As a relative newcomer to this job, I am still surprised by the insular and self-serving nature of a profession which claims to have the best interests of its clients at heart, but which overlooks the bigger picture.
It must realise that serving the community from where the profession sprang up is not only a noble and honourable thing to do, but also aids ‘our’ rehabilitation and can act as a worthwhile means to raise one’s profile. It can also prevent a surge in various levies by actively working in a way that prevents disasters and scams like this happening. I have spoken with over thirty steel workers.
I do not offer advice; rather, I coach and counsel. I take into account their personal circumstances and chat with them for about half an hour. I do not offer them a formal personal recommendation, and usually, at the end of it, they have a solution. Invariably, they crystallise in their own minds what they are already thinking. They do not have an epiphany, I am able to allow them to clarify their own thinking.
Using solely centralised and standardised presentation material, advisers should step forward to breathe fresh life into community programmes of financial awareness and education. It should be validated as structured CPD and should form part of the syllable of initial adviser training.
Summary; the unruly way advisers have dealt with life changing decisions has been far short of acceptable. This pension action was on the cards two years ago, but nothing was done to properly prepare them for the transition.
We also know that it’s an easy thing to create, superficially, a plausible case to transfer –one which has a veneer of respectability, but which can consign a duped scheme member to a lifetime of poor outcomes based on high charges, poor performance and unsuitable advice. In summary, it’s a perfect storm just waiting to break.

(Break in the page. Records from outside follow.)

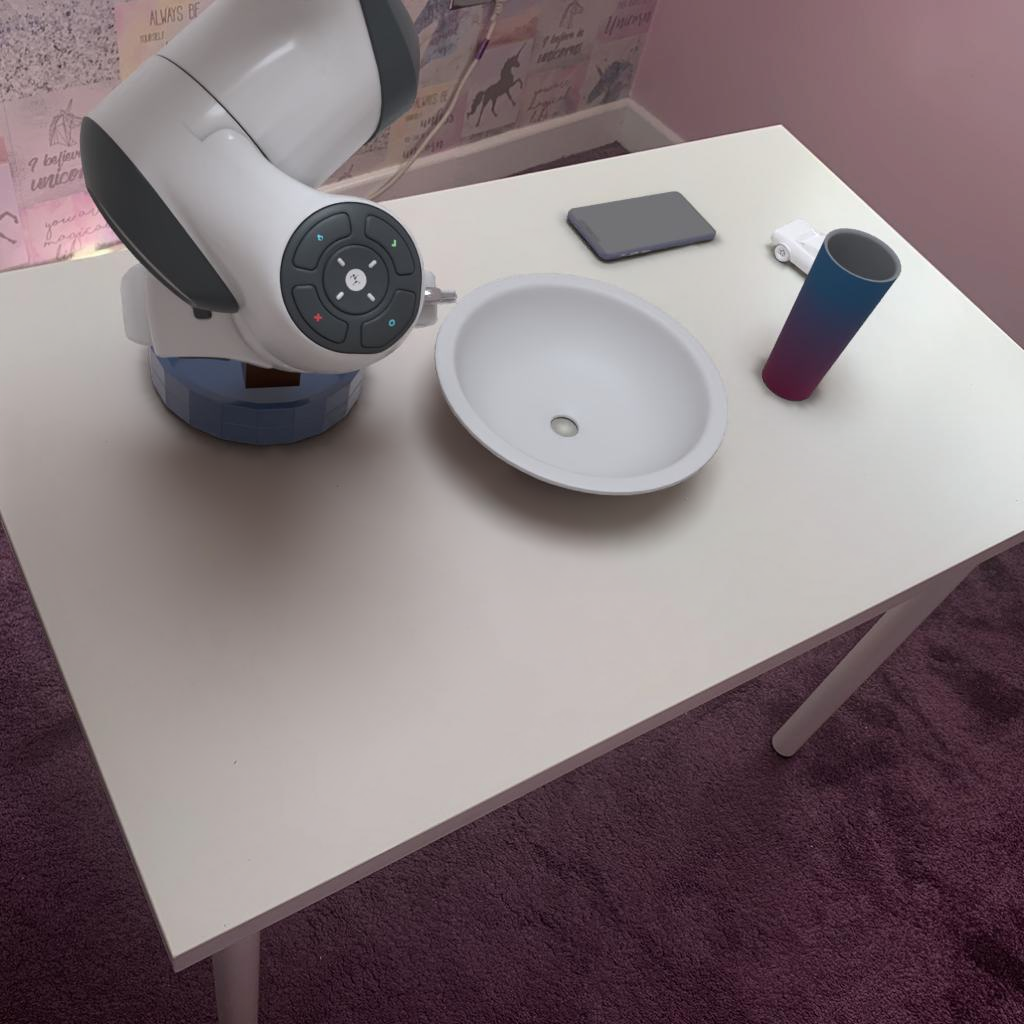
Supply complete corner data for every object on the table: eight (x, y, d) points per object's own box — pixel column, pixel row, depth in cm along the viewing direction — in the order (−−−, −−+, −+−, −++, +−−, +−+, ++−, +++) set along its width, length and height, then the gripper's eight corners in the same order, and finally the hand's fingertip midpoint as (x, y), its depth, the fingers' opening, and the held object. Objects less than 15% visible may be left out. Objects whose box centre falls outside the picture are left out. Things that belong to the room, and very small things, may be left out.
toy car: (845, 316, 107) (861, 291, 105) (759, 246, 112) (772, 220, 109) (875, 299, 110) (891, 274, 108) (790, 232, 114) (803, 206, 112)
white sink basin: (396, 330, 91) (407, 270, 86) (647, 327, 99) (671, 272, 94) (456, 556, 78) (474, 501, 73) (741, 533, 86) (774, 482, 81)
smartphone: (720, 233, 110) (605, 256, 103) (716, 240, 110) (602, 264, 103) (678, 189, 113) (564, 208, 106) (675, 196, 114) (562, 216, 107)
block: (245, 389, 78) (248, 285, 71) (238, 350, 80) (240, 245, 73) (299, 386, 80) (308, 283, 72) (291, 348, 82) (299, 245, 74)
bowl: (160, 457, 78) (158, 415, 74) (142, 304, 87) (139, 261, 83) (379, 442, 83) (386, 403, 80) (341, 300, 92) (346, 259, 89)
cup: (739, 374, 98) (809, 245, 87) (777, 345, 102) (849, 218, 90) (797, 419, 96) (877, 293, 85) (834, 387, 100) (915, 263, 88)
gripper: (463, 243, 66) (407, 262, 79) (117, 245, 60) (117, 266, 72) (468, 345, 67) (412, 347, 80) (128, 358, 61) (126, 359, 73)
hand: (270, 309), depth 76 cm, fingers closed on block, 4 cm apart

Poor outcomes are not always based on scams. It won’t win me many friends to say so, but there exists within my profession a cohort of advisers which sees (for instance) BSPS clients as baby gazelles at a watering hole. Some exploitative advisers offer, superficially, advice which would pass a compliancy test, but which most certainly would not pass a sniff test.
There is little point in professionalism being defined by post nominal letters after one’s name if we still allow excessive charging and gratuitous profiteering.
Conclusion/recommendations; employers and trustees must embed the retirement interests of the employees at the heart of the process, at the outset. It should be mandatory that a formal programme of education and counselling be considered (and if necessary) established the moment it is conceived that the pension scheme might be in trouble and possibly, the subject of a transition to PPF or other new form. This counselling should extend afterwards, too.
Activities such as factory gating are appalling. Into the void of uncertainty, will always step those trying to profiteer. Instead of the blackness of this void, there should be a white light shining on an active presence of the Pensions Advisory Service, suitably verified advisers, and a publicity campaign offering context (not just ‘information’) and warning of scammers.
If matters can be reversed for the steel-works of BSPS, they should be. If not, we should be mindful that there will be more schemes coming under similar stresses. This offers us the chance to establish a protocol which will prevent that.